Alison Reid, Managing Director of IBS Network, the UK’s largest charity for people with irritable bowel syndrome, says: “I get calls every day from people who say they are reluctant to go out because that the toilets they usually use are closed.
“We have several disturbing reports of people having accidents because they cannot reach the toilet.
“It’s a nightmare situation, so people just don’t come out. Thousands of people are locked in their own homes.
Last year, a survey of 2,000 adults by the Royal Society for Public Health found that one in five Britons avoid going out for fear of being caught off guard, with the figure rising to two in five for those with pain of certain medical conditions.
Alarmingly, the poll also found that half of the population routinely dehydrates on purpose if they fear that they will not be able to find an outside toilet, risking UTIs.
This was the case with Holly Gresswell, 34, of Surrey, who was pregnant with her first child, Jude, during much of the lockdown.

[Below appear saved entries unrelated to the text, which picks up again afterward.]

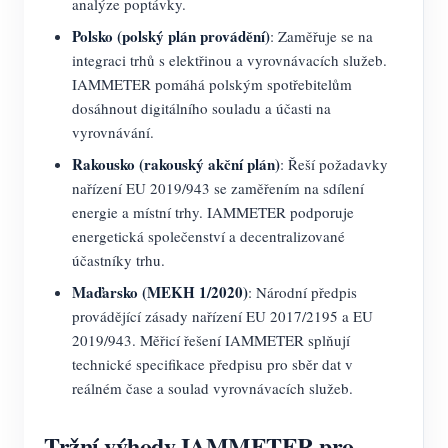
analýze poptávky.
Polsko (polský plán provádění)
: Zaměřuje se na
integraci trhů s elektřinou a vyrovnávacích služeb.
IAMMETER pomáhá polským spotřebitelům
dosáhnout digitálního souladu a účasti na
vyrovnávání.
Rakousko (rakouský akční plán)
: Řeší požadavky
nařízení EU 2019/943 se zaměřením na sdílení
energie a místní trhy. IAMMETER podporuje
energetická společenství a decentralizované
účastníky trhu.
Maďarsko (MEKH 1/2020)
: Národní předpis
provádějící zásady nařízení EU 2017/2195 a EU
2019/943. Měřicí řešení IAMMETER splňují
technické specifikace předpisu pro sběr dat v
reálném čase a soulad vyrovnávacích služeb.
Tržní výhody IAMMETER pro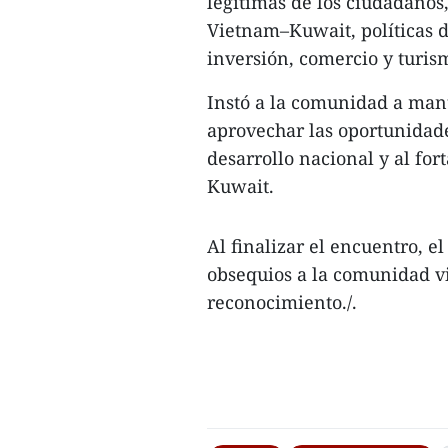
legítimas de los ciudadanos,
Vietnam–Kuwait, políticas d
inversión, comercio y turis
Instó a la comunidad a mant
aprovechar las oportunidade
desarrollo nacional y al for
Kuwait.
Al finalizar el encuentro, e
obsequios a la comunidad v
reconocimiento./.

The travel industry worker admitted to restricting her fluid intake before going out.
She said, “Jude, born in July, is a big baby and he pressed on my bladder the whole time. I constantly felt like I needed the toilet.
“When the lockdowns were slowly lifted, I went for a walk in nearby Richmond Park. But when I tried to use the public toilets, they were locked. I ended up having to go into a bush.
“So I started limiting the amount of drink I would have if I knew I was going out – risking dehydration – and even resorted to disposable travel bags for urine, just in case. . “
Alison Reid, Managing Director of IBS Network, the UK’s largest charity for people with irritable bowel syndrome, says: “I get calls every day from people who say they are reluctant to go out because that the toilets they usually use are closed ”
Now that she’s a mom, Holly says she’s still affected by the closures.
“I recently took Jude to the park, only to find that the changing unit was closed. I ended up changing his diaper in the middle of a field.
Contacted with the results of our investigation, a government spokesperson said the councils had received an “unprecedented package of emergency support and funding, so they can continue to provide the services the community needs. during the pandemic – including public toilets ”.
Yet the spokesperson also said: “The councils are responsible for managing their own resources.”
Meanwhile, Mandy – and thousands of people like her – are left trapped in their homes, veering on the side of caution.
The situation is a national disgrace, says Raymond Martin. “After all, access to a functioning toilet is a basic human right.